Any show called “Real World: Skeletons” is going to have its share of dark moments, but in tonight's all-new episode, we learn something about Violetta that is actually a scary reality for many of us.
Nicole, Jason and Tony notice that V has been dropping weight and N even tries to delicately suggest Violetta might be healthier getting up to 110 pounds (even though she is not a doctor, and does not know what a healthy weight is for someone of Violetta's height). Violetta also says that she just can't stand when people talk about her weight and wishes her housemates wouldn't intervene.
Does this story sound familiar to you? Many of us have friends and family members who have struggled with food, and we don't always know the best way to help. So, to gain some insight we turned to an expert.
Dr. Jennifer J. Thomas is a Assistant Professor of Psychology at Harvard Medical School, a published author, a clinical psychologist and a Co-Director of the Eating Disorders Clinical and Research Program at Massachusetts General Hospital.
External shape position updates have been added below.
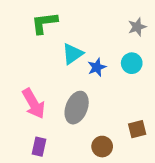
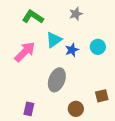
green L-shape: (44, 23) -> (33, 17), turned 40
gray star: (137, 27) -> (76, 14), moved
pink arrow: (34, 104) -> (25, 52), moved, turned -105

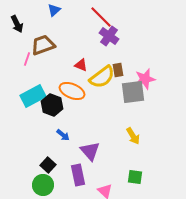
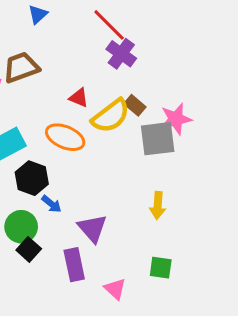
brown rectangle: (118, 70) -> (135, 105), turned -40
black hexagon: (52, 105) -> (32, 178), moved
yellow arrow: (133, 136) -> (158, 205), turned 36
green circle: (43, 185) -> (21, 227), moved

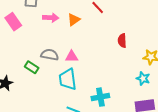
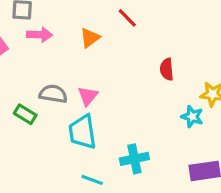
pink arrow: (51, 18) -> (39, 35), moved
pink triangle: (72, 57) -> (88, 96), turned -48
cyan star: (143, 78) -> (192, 117), moved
She graciously shared a page of her book “Almost Anorexic” on dos and don’ts for talking with someone who might have an eating disorder, and also spoke exclusively to MTV on how to help if you suspect your friend might be struggling with food and self-esteem.
MTV: If someone suspects a friend might have an eating disorder, what should they do?
DR. THOMAS: Express your concerns openly, honestly, and in private.
MTV: What are important things to say and important things not to say when talking with someone who might have an eating disorder?
DR. THOMAS: It’s important to encourage your friend to get help from a parent, teacher, or health professional. He or she can get a free and confidential online screening at Almost Anorexic to see if she or he might benefit from a professional evaluation.
It’s not a good idea to promise to keep secrets about ongoing behaviors — eating disorders can be fatal!
MTV: If a friend is clearly struggling but insists they're fine, what do you recommend someone do?
DR. THOMAS: Continue to express your concern. It might take a few conversations for your friend to open up.
MTV: What professional help is available? What if someone can't afford to see a therapist or receive treatment?
DR. THOMAS: Help is available, and our research at Massachusetts General Hospital/Harvard Medical School suggests recovery is not only possible, but probable!
Cognitive-behavioral therapy is the most evidence-based treatment for adults with bulimia nervosa and binge eating disorder. Family-based treatment is the best supported treatment for adolescents with anorexia nervosa. There are also some FDA-approved medications such as fluoxetine for bulimia nervosa, and lisdexamfetamine dimesylate for binge eating disorder.
If you can’t find a professional, self-guided cognitive-behavioral therapy using the book "Overcoming Binge Eating" is also effective. Also, smartphone apps like Recovery Record can support using therapy principles at home.